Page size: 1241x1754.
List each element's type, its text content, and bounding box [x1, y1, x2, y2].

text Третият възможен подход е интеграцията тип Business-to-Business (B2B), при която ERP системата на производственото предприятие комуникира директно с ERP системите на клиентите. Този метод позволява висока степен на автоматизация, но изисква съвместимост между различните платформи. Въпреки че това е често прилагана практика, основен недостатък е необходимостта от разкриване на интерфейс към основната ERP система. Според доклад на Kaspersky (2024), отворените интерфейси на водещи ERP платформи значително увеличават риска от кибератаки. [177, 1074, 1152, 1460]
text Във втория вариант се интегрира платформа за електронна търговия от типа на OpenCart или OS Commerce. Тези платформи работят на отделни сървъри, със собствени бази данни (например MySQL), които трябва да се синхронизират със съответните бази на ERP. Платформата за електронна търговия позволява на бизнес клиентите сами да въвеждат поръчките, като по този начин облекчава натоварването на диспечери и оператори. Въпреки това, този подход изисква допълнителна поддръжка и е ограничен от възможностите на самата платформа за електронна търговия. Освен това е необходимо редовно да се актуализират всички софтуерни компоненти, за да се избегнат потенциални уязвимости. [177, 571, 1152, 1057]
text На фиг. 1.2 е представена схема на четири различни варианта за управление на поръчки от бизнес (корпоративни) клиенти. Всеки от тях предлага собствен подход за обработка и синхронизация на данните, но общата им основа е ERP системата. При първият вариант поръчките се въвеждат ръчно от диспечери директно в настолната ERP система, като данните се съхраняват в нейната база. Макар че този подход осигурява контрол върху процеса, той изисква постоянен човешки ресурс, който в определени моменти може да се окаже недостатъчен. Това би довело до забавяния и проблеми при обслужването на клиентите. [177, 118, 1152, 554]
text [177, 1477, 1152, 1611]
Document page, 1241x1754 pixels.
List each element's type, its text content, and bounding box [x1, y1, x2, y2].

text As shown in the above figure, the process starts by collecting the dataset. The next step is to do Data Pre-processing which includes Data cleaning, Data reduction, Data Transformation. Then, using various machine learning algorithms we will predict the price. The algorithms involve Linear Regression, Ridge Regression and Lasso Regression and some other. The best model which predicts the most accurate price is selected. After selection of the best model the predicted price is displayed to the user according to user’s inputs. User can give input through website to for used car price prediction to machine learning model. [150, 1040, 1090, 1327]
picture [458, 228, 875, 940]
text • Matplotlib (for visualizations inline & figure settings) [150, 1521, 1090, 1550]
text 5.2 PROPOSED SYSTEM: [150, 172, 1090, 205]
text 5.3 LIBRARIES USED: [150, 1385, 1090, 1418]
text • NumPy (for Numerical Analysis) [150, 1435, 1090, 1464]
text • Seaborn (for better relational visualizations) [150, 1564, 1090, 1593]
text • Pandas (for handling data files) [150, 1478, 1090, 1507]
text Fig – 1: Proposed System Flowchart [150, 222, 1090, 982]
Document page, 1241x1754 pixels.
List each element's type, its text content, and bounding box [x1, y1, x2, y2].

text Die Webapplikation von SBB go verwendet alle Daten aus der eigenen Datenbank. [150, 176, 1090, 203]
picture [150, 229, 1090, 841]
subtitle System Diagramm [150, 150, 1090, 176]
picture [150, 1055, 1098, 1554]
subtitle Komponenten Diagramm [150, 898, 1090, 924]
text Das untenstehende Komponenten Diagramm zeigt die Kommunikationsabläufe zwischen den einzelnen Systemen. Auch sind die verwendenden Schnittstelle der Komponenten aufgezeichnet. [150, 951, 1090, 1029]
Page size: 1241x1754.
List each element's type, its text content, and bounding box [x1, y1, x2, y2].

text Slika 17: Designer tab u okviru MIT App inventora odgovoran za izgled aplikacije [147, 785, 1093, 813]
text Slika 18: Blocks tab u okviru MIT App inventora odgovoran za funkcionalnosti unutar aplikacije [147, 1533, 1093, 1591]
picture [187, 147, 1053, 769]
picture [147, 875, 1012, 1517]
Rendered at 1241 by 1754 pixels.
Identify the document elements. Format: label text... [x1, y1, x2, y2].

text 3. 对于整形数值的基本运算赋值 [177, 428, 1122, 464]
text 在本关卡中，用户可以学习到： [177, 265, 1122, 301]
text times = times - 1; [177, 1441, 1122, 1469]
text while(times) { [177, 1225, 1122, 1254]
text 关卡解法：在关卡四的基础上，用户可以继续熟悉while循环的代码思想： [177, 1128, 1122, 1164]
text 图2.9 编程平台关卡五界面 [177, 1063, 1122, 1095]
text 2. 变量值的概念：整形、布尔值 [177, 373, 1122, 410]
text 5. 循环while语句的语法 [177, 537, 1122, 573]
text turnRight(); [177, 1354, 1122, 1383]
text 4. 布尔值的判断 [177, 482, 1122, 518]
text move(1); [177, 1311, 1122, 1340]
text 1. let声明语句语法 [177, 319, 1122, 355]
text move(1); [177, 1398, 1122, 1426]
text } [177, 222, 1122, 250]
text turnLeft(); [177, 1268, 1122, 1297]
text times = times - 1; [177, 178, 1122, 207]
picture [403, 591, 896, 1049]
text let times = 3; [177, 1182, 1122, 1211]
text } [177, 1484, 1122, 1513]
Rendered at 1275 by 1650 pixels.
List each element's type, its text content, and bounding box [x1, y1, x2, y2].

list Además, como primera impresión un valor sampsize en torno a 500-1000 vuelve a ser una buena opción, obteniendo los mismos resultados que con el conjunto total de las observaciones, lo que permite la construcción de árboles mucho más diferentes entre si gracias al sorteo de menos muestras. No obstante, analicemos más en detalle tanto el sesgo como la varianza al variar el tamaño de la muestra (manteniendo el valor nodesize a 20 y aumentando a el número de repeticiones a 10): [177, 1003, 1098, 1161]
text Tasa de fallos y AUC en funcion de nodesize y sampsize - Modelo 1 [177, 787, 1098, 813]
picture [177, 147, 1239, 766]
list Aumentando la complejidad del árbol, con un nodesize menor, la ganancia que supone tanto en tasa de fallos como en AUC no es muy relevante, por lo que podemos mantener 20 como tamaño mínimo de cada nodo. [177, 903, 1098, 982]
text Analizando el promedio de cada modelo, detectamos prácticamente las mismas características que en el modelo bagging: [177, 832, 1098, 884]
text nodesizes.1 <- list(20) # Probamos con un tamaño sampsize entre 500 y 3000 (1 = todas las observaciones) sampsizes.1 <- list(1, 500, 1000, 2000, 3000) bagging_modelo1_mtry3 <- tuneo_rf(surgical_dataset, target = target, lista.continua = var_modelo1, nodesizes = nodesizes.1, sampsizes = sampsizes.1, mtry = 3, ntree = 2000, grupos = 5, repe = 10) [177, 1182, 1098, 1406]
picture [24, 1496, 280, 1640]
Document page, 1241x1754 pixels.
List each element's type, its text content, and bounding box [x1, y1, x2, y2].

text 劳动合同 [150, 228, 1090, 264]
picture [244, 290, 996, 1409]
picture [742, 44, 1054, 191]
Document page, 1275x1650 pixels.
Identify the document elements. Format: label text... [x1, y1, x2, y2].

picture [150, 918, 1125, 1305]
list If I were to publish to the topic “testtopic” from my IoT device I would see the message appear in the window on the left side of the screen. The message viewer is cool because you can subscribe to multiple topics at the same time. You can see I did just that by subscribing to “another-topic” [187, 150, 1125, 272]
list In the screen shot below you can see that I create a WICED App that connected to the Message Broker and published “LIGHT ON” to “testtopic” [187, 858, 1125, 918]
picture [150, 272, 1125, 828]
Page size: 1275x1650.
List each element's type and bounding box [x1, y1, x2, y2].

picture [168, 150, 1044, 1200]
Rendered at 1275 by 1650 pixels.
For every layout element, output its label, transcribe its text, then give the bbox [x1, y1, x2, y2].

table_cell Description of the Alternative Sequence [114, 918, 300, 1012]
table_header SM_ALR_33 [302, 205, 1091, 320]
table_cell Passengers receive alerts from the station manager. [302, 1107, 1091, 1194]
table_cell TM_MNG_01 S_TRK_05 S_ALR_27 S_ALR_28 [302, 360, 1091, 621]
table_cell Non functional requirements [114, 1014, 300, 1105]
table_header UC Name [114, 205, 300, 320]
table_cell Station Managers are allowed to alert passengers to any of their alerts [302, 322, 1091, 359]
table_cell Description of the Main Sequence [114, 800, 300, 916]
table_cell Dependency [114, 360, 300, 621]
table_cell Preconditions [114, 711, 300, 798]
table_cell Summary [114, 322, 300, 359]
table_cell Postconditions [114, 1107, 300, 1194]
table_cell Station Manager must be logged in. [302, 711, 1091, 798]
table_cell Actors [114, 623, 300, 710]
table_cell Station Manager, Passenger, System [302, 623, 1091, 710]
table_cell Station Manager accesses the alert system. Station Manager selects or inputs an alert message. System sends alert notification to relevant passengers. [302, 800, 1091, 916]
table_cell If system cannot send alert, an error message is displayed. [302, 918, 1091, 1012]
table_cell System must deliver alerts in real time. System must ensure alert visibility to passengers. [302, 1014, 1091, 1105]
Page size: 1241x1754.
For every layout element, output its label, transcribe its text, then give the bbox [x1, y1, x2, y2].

What the task requires: Transcribe, without alteration, the line that contains "Page size: 1275x1650." together with all lines after it in the listing above.

Final answer:
Page size: 1275x1650.
List each element's type and bounding box [x1, y1, x2, y2].

picture [168, 150, 1044, 1200]
Rendered at 1275 by 1650 pixels.
For every layout element, output its label, transcribe its text, then give the bbox [x1, y1, x2, y2].

table_cell Description of the Alternative Sequence [114, 918, 300, 1012]
table_header SM_ALR_33 [302, 205, 1091, 320]
table_cell Passengers receive alerts from the station manager. [302, 1107, 1091, 1194]
table_cell TM_MNG_01 S_TRK_05 S_ALR_27 S_ALR_28 [302, 360, 1091, 621]
table_cell Non functional requirements [114, 1014, 300, 1105]
table_header UC Name [114, 205, 300, 320]
table_cell Station Managers are allowed to alert passengers to any of their alerts [302, 322, 1091, 359]
table_cell Description of the Main Sequence [114, 800, 300, 916]
table_cell Dependency [114, 360, 300, 621]
table_cell Preconditions [114, 711, 300, 798]
table_cell Summary [114, 322, 300, 359]
table_cell Postconditions [114, 1107, 300, 1194]
table_cell Station Manager must be logged in. [302, 711, 1091, 798]
table_cell Actors [114, 623, 300, 710]
table_cell Station Manager, Passenger, System [302, 623, 1091, 710]
table_cell Station Manager accesses the alert system. Station Manager selects or inputs an alert message. System sends alert notification to relevant passengers. [302, 800, 1091, 916]
table_cell If system cannot send alert, an error message is displayed. [302, 918, 1091, 1012]
table_cell System must deliver alerts in real time. System must ensure alert visibility to passengers. [302, 1014, 1091, 1105]
Page size: 1241x1754.
For every layout element, output its label, transcribe its text, then give the bbox [x1, y1, x2, y2].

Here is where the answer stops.